__Data extract__
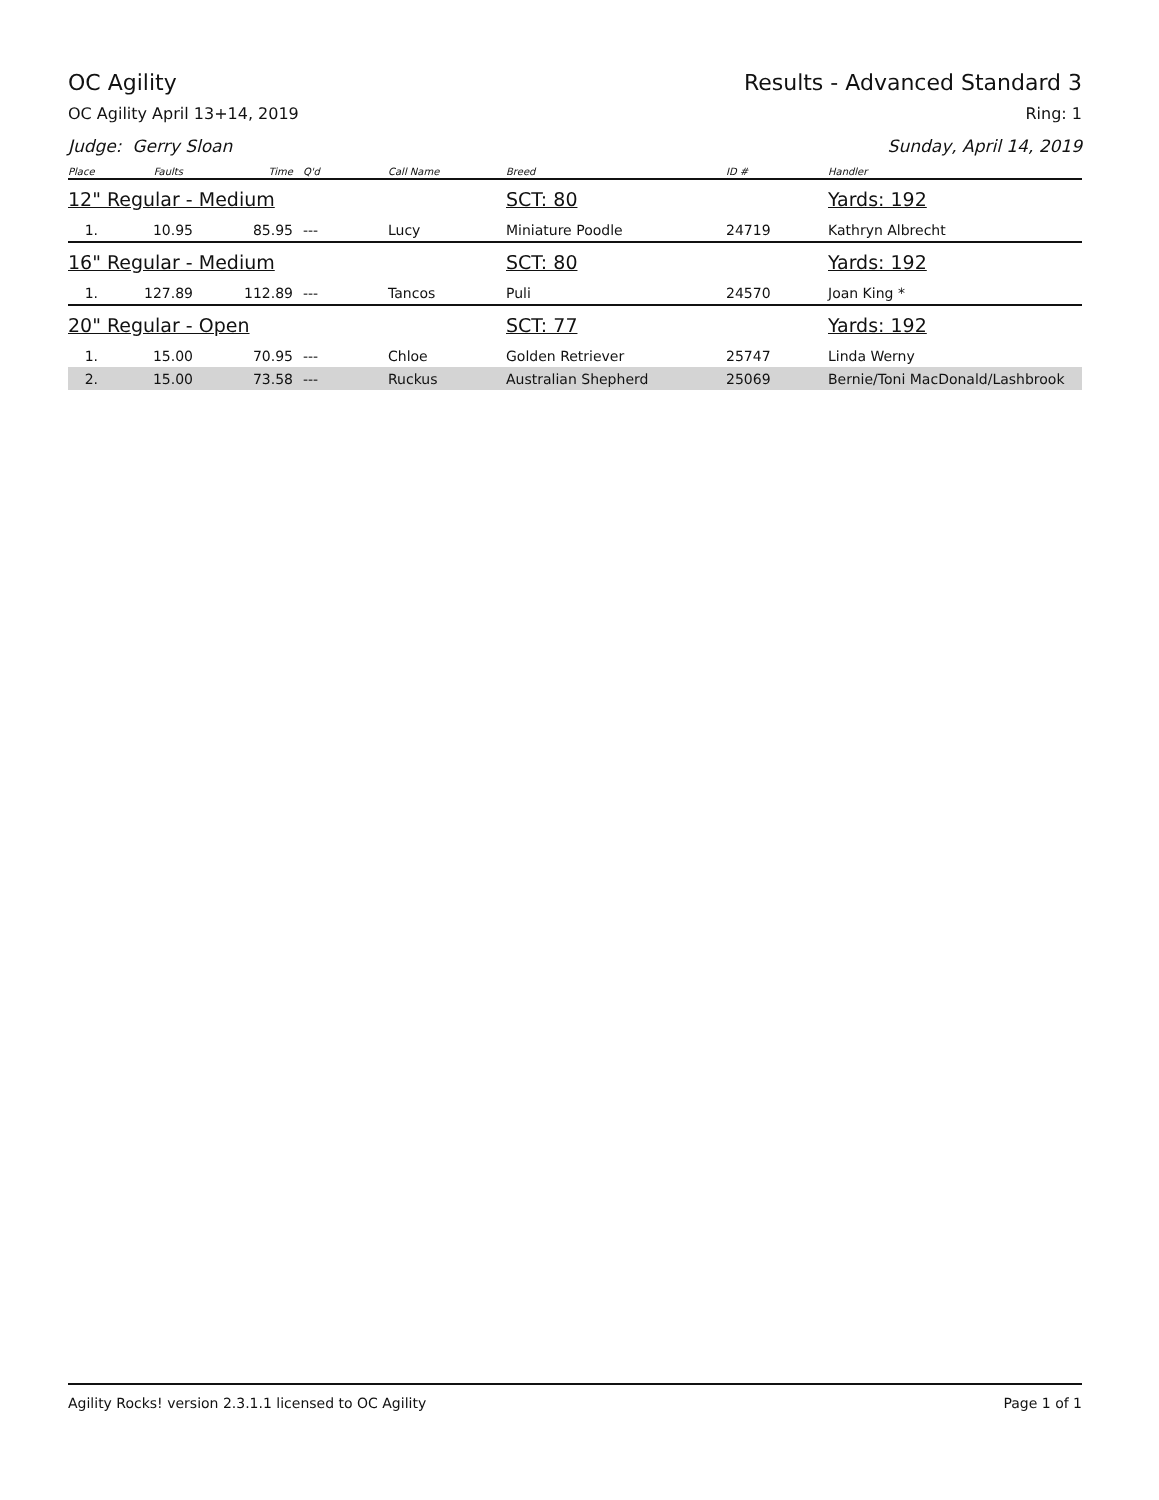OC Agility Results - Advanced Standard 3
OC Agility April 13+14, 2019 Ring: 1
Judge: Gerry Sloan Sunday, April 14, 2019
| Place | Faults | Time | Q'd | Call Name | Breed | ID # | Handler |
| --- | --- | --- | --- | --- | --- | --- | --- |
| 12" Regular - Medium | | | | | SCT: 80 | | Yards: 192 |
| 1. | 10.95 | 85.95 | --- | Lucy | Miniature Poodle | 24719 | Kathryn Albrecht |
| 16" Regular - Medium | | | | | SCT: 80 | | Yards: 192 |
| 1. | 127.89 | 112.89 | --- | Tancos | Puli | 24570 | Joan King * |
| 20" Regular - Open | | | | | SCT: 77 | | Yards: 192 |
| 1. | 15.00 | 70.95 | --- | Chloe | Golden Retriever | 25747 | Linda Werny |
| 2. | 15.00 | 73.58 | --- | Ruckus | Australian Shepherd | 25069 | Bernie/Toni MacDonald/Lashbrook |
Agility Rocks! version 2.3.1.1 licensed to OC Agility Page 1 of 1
==
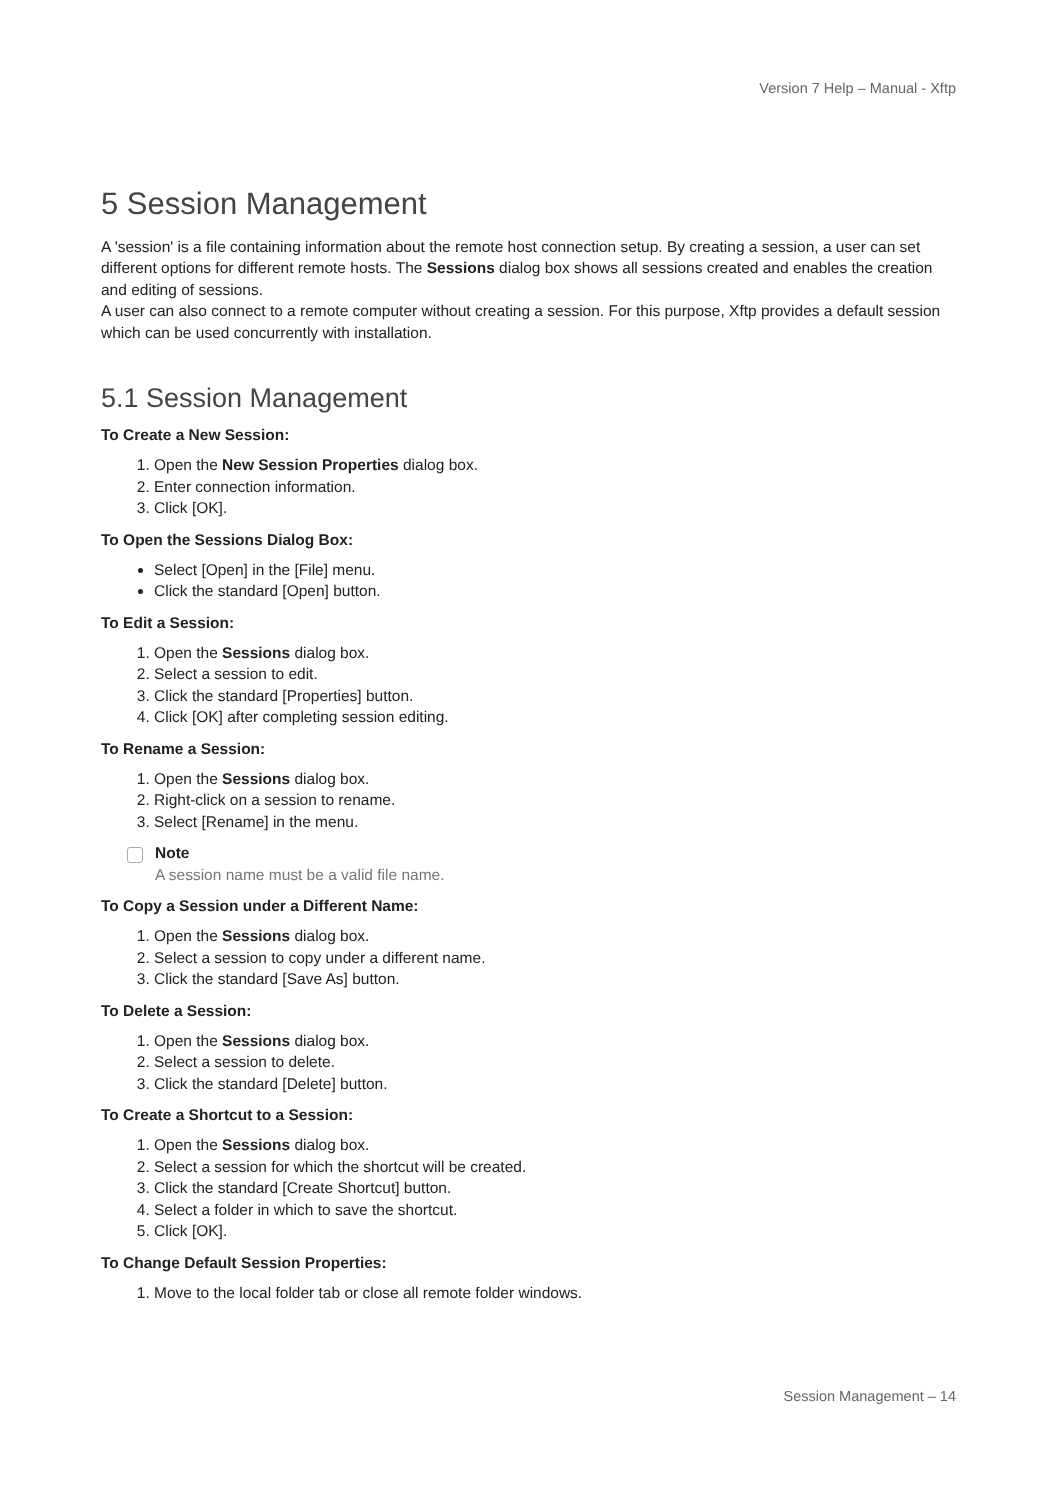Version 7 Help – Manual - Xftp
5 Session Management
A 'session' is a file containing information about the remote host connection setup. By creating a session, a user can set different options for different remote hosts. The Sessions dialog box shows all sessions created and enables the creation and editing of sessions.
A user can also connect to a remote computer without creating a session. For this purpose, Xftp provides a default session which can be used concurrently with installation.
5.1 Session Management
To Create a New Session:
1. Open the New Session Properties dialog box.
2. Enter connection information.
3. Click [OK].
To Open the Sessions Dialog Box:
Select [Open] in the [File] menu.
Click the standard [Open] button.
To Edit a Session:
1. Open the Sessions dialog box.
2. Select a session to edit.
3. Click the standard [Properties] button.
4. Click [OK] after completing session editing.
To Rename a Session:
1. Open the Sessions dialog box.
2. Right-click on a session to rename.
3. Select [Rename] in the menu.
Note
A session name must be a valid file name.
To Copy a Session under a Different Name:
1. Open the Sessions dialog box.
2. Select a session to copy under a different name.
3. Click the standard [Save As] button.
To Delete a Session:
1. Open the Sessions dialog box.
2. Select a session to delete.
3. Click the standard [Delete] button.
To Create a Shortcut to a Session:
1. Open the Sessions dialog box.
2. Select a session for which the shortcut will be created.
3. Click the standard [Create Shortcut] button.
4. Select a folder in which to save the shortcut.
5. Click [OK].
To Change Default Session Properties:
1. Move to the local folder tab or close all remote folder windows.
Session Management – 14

__Exercise instructions__
In the records, locate each line holding the string "editing" and copy it.

__Reply__
A 'session' is a file containing information about the remote host connection setup. By creating a session, a user can set different options for different remote hosts. The Sessions dialog box shows all sessions created and enables the creation and editing of sessions.
4. Click [OK] after completing session editing.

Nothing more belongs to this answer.